— The problem —
The entries below contain a line with "is a micrograph" and a line with "non-Hodgkin's type, Low". Retype exactly everything from the first down to the second, both included, and nothing else.
──────── Material to process ────────
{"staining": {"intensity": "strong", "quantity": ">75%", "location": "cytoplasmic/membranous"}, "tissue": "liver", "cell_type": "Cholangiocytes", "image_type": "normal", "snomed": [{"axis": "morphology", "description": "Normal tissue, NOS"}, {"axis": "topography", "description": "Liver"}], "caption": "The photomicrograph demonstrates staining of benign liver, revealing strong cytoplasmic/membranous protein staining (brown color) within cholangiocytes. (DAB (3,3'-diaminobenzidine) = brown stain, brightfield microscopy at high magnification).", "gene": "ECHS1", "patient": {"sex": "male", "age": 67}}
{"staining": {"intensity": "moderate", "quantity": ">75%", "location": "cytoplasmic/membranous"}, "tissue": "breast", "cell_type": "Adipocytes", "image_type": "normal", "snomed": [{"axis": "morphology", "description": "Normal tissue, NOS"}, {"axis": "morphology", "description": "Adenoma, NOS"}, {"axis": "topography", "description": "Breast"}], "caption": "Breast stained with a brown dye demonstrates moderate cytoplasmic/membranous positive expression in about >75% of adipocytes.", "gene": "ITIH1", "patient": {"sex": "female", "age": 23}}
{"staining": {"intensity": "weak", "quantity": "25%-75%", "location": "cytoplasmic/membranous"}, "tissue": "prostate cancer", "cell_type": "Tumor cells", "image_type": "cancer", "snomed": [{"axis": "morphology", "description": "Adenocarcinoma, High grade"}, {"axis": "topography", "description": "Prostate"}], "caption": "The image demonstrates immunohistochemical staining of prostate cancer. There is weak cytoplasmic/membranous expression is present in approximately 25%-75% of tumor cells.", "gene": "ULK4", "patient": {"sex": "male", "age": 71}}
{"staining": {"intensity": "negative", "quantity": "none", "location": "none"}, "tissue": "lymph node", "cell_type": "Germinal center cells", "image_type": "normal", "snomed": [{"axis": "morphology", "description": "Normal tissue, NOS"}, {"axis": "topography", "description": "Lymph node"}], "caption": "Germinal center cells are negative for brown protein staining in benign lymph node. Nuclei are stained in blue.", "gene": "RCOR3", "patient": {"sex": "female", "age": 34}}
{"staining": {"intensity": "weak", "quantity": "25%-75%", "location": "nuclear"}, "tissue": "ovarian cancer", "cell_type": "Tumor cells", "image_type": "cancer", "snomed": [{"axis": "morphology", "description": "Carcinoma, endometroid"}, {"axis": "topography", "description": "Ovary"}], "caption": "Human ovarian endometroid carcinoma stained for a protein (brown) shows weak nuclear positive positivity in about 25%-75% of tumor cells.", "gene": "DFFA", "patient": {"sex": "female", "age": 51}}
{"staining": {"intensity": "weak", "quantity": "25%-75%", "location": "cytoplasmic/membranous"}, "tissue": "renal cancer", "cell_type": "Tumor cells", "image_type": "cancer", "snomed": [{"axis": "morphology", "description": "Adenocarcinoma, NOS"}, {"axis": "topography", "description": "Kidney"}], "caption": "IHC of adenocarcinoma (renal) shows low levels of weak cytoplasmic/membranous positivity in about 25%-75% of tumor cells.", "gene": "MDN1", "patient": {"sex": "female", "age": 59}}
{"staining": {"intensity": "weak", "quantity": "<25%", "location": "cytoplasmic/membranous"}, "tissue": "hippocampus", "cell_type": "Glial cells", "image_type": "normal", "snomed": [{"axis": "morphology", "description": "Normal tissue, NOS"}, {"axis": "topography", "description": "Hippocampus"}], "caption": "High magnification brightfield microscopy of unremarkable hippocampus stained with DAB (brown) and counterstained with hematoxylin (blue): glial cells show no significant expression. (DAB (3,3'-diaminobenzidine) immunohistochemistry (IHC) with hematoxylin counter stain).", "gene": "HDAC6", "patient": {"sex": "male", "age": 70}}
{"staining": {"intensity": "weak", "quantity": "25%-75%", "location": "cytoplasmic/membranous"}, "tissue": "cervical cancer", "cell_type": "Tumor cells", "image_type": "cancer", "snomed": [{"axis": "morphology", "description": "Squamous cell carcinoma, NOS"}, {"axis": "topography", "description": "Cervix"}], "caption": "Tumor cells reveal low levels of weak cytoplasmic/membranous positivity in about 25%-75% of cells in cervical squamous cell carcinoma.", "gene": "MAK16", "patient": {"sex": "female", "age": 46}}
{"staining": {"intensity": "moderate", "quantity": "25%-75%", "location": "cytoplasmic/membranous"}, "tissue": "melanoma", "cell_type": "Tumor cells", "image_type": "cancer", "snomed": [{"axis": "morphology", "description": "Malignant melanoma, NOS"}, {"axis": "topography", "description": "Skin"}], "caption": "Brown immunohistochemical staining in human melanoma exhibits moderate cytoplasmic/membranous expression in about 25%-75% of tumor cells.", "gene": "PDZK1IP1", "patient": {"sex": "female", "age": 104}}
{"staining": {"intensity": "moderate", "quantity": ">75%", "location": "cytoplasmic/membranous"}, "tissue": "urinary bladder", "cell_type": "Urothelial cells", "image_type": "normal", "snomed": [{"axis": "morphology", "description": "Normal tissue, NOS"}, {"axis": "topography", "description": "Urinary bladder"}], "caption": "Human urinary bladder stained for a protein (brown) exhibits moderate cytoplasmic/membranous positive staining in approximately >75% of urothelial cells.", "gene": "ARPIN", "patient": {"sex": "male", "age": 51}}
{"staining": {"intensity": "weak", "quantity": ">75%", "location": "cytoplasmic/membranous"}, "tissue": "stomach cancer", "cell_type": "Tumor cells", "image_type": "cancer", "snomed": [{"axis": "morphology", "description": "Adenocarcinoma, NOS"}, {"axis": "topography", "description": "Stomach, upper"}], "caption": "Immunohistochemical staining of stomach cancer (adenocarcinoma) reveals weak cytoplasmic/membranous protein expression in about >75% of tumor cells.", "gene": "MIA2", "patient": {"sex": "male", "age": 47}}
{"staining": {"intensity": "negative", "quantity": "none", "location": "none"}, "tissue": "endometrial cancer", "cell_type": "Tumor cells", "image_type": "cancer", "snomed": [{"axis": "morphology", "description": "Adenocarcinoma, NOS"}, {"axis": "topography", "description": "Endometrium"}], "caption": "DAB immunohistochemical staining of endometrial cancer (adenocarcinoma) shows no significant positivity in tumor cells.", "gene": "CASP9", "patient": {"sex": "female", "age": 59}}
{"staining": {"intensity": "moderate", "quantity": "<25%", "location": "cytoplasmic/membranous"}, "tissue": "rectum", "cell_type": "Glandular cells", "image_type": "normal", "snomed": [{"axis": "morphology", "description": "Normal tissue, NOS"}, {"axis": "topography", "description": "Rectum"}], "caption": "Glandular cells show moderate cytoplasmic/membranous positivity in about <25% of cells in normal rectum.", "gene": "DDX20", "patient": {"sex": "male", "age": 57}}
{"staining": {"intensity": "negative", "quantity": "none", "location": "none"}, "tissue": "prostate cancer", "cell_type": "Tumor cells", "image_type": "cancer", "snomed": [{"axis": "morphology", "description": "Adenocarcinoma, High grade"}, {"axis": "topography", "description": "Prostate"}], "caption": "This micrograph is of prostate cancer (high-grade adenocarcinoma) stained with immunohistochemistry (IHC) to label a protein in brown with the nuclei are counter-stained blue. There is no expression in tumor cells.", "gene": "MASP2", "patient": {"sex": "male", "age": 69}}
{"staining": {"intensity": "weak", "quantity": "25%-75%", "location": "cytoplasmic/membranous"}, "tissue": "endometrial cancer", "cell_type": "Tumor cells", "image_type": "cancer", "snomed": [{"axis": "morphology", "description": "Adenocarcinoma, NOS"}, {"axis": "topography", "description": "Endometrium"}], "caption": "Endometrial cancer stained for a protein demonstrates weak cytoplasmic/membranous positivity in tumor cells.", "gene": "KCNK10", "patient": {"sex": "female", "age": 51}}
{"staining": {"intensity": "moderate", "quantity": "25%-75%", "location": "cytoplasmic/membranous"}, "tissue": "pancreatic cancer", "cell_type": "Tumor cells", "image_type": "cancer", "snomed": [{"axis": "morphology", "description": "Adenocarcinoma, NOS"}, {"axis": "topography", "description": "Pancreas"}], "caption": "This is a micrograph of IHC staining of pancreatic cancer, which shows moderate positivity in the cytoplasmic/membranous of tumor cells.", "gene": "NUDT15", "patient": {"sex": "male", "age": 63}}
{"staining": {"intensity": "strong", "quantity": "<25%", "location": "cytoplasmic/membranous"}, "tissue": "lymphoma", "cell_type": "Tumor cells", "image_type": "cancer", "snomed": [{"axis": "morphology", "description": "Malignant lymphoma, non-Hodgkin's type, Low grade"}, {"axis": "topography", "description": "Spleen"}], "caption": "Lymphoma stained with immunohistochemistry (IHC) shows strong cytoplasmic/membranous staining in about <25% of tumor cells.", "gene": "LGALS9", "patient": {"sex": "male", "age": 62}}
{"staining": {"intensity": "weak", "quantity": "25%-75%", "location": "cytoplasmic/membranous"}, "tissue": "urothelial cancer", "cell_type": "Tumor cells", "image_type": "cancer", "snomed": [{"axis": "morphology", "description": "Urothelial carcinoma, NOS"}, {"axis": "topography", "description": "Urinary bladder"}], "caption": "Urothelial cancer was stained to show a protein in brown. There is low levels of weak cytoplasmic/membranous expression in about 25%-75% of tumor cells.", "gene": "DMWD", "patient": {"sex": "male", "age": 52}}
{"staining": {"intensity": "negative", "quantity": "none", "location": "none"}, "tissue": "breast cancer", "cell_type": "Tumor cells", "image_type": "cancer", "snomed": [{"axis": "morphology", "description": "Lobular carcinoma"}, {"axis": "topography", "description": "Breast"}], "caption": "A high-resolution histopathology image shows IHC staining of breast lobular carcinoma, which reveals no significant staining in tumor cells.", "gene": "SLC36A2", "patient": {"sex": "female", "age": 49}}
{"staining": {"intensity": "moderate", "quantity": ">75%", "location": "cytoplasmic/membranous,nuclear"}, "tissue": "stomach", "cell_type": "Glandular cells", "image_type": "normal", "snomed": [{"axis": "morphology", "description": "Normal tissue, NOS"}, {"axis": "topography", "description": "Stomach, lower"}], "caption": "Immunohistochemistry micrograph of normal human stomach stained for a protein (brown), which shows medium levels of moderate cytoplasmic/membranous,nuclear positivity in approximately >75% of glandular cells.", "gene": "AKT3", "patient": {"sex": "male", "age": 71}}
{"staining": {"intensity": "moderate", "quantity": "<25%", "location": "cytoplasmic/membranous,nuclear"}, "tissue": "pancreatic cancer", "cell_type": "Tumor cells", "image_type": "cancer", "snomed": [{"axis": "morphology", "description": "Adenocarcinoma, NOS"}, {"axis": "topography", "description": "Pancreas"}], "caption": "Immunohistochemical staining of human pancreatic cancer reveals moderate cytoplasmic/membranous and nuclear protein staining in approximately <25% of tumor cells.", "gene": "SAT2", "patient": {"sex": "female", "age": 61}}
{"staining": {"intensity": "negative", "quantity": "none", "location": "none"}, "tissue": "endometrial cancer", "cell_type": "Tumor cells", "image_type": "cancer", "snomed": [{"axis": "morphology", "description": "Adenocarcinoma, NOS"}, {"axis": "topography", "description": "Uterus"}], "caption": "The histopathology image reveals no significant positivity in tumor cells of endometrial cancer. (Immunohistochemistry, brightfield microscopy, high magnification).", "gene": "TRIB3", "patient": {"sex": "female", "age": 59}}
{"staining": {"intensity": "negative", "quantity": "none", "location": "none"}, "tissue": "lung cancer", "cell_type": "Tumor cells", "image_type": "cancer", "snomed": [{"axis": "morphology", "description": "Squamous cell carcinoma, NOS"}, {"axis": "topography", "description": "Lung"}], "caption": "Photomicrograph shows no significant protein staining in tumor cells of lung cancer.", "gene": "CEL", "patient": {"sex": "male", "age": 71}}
────────
— Written solution —
{"staining": {"intensity": "moderate", "quantity": "25%-75%", "location": "cytoplasmic/membranous"}, "tissue": "pancreatic cancer", "cell_type": "Tumor cells", "image_type": "cancer", "snomed": [{"axis": "morphology", "description": "Adenocarcinoma, NOS"}, {"axis": "topography", "description": "Pancreas"}], "caption": "This is a micrograph of IHC staining of pancreatic cancer, which shows moderate positivity in the cytoplasmic/membranous of tumor cells.", "gene": "NUDT15", "patient": {"sex": "male", "age": 63}}
{"staining": {"intensity": "strong", "quantity": "<25%", "location": "cytoplasmic/membranous"}, "tissue": "lymphoma", "cell_type": "Tumor cells", "image_type": "cancer", "snomed": [{"axis": "morphology", "description": "Malignant lymphoma, non-Hodgkin's type, Low grade"}, {"axis": "topography", "description": "Spleen"}], "caption": "Lymphoma stained with immunohistochemistry (IHC) shows strong cytoplasmic/membranous staining in about <25% of tumor cells.", "gene": "LGALS9", "patient": {"sex": "male", "age": 62}}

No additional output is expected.